A Macarao, sempre grazie al governo cubano, dispongono persino di un laureato in Educazione Fisica. Hipólito è qui da un anno ed organizza attività fisiche per bimbi ed anziani, tutte gratuite. Benché abbia nostalgia della sua Cuba natale, dove presto tornerà, ci tiene a chiarire: "E’ molto bello ciò che sta capitando in Venezuela, tutti noi latinoamericani siamo fratelli e dobbiamo lavorare insieme per migliorare le condizioni di vita del nostro popolo."
 
Anche qui è iniziato il piano di odontoiatria. Estrazioni, otturazioni e detartrasi, finora accessibili soltanto a chi aveva mezzi economici, sono a disposizione di tutti. Come direbbe Fredy Bernal, “abbiamo democratizzato il sorriso”.

Ci si chiede perché è dovuto passare tanto tempo, prima che i venezuelani umili potessero usufruire delle risorse di un paese ricco e recuperare dignità. A Macarao il giovane Fernando Rodríguez fornisce alcune spiegazioni: "Ho trent’anni, ma mi sono deciso a votare soltanto nelle ultime due elezioni; prima non mi interessavo, non avevo nulla per cui votare. Ora, con Hugo Chávez, sì."

Per Maria la rivoluzione è stata avere un medico per i suoi due figli, per Isidoro poter lavorare le proprie terre, per Amanda poter imparare a leggere, per Fernando scoprire che la democrazia ha senso. Tutti loro sono convinti del fatto che non si lasceranno strappare il nuovo mondo che sta nascendo in Venezuela. Hanno affrontato molte battaglie, il colpo di stato dell’11 aprile 2002, il sabotaggio petrolifero di dicembre di quell'anno e cinque elezioni in cui hanno cercato di bloccare il processo di cambiamento in Venezuela. Adesso, il 15 agosto, gli stessi che hanno cospirato per abbattere il loro presidente, il loro Parlamento e la loro Costituzione, coloro che si stavano portando via la ricchezza petrolifera del paese verso le loro residenze negli Stati Uniti e coloro che oggi in Iraq, e prima in America Latina, hanno creduto di avere il diritto di decidere il destino dei popoli, cercano di abbattere il presidente del Venezuela mediante un referendum revocatorio.
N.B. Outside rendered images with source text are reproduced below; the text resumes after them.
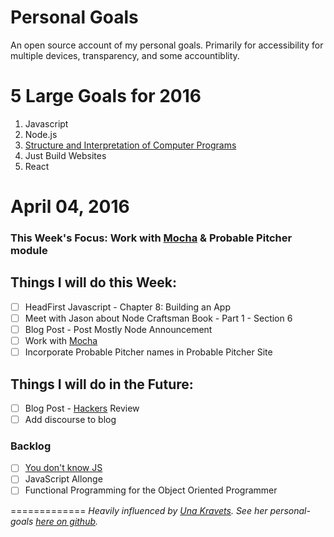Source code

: # Personal Goals

An open source account of my personal goals. Primarily for accessibility for multiple devices, transparency, and some accountiblity.

# 5 Large Goals for 2016

1. Javascript
2. Node.js
3. [Structure and Interpretation of Computer Programs](https://mitpress.mit.edu/sicp/)
4. Just Build Websites
5. React

# April 04, 2016 

### This Week's Focus: Work with [Mocha](https://mochajs.org/) & Probable Pitcher module

## Things I will do this Week:
- [ ] HeadFirst Javascript - Chapter 8: Building an App
- [ ] Meet with Jason about Node Craftsman Book - Part 1 - Section 6
- [ ] Blog Post - Post Mostly Node Announcement
- [ ] Work with [Mocha](https://mochajs.org/) 
- [ ] Incorporate Probable Pitcher names in Probable Pitcher Site

## Things I will do in the Future: 
- [ ] Blog Post -
[Hackers](http://www.amazon.com/Hackers-Computer-Revolution-Anniversary-Edition/dp/1449388396) Review
- [ ] Add discourse to blog

### Backlog
- [ ] [You don't know JS](https://github.com/getify/You-Dont-Know-JS)
- [ ] JavaScript Allonge 
- [ ] Functional Programming for the Object Oriented Programmer

=============
*Heavily influenced by [Una Kravets](http://unakravets.com/). See her personal-goals [here on github](https://github.com/una/personal-goals).*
Un referendum che sicuramente non vincerebbe Bush nel suo paese, né la maggioranza dei presidenti fantoccio collocati in America Latina dagli Stati Uniti a colpi di intrighi e denaro.
Un referendum che in Venezuela, al contrario, Hugo Chávez vincerà o, è lo stesso, che vinceranno Maria, Isidoro, Amanda, Fernando, il popolo venezuelano.